Human Rights Museum

For Izzy (and Terry)

The Canadian Museum for Human Rights is opening this week (Friday, September 19th). This is a day I’ve been greatly looking forward to for a long time.

It was a decade ago (give or take a few weeks) that we were hired to develop an identity and design advertising and marketing materials to aid in raising the capital needed to fulfill the dream of the late Izzy Asper to build this site — and the dream of his family to build it in his memory after his untimely passing in 2003. I remember getting to see conceptual illustrations of the proposed building before the general public got their first looks, and thought it was a pretty special privilege for all of us at Fusion to play a part in this undertaking at such an early stage.

I know our role in getting the museum done, in the grand scheme of things, was pretty minimal, but I do feel the life we helped breathe into the project, now that it’s completed, is a reason for us to feel proud.

And while many people reflect on the life and achievements of Mr. Asper on opening night (justly so) the opening of the museum has me also reflecting on the life and achievements of Terry Kuzina, Fusions’ founding father.

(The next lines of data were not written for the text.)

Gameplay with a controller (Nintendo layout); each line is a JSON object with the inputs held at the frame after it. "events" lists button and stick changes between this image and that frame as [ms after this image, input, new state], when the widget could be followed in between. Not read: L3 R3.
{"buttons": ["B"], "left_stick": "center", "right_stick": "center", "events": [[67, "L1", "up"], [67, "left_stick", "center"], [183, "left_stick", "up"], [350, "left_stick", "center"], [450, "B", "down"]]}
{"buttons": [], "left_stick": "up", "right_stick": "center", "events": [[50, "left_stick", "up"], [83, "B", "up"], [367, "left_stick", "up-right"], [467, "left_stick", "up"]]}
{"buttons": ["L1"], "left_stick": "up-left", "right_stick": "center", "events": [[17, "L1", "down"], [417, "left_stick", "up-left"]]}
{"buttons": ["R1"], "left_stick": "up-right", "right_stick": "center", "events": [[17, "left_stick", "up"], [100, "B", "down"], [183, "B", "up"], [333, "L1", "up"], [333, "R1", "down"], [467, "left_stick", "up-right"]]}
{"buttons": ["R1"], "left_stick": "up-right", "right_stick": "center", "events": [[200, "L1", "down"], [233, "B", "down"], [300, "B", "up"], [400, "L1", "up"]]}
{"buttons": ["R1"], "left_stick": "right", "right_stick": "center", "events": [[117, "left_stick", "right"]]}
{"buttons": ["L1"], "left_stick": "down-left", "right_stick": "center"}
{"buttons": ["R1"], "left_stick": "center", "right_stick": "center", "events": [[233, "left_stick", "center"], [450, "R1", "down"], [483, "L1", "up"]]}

Terry led our creative team in the days that CMHR was getting going and he was so passionate about what we were working on for them. It was a point in his life where he was starting to cut back on his work week while thinking about some sort of semi retirement and talking a lot about his golf game. I always thought it was the perfect feather in his graphic design cap, him getting to put the first face on something so important for the city of Winnipeg.

And, sadly, like Izzy Asper, Terry did not live to see the completion of the Canadian Museum for Human Rights. But I’m pretty sure, were he there on Friday, that he’d be thrilled. And impressed by the museums’ greatness.

Congratulations to the Canadian Museum for Human Rights, our city’s newest shining star!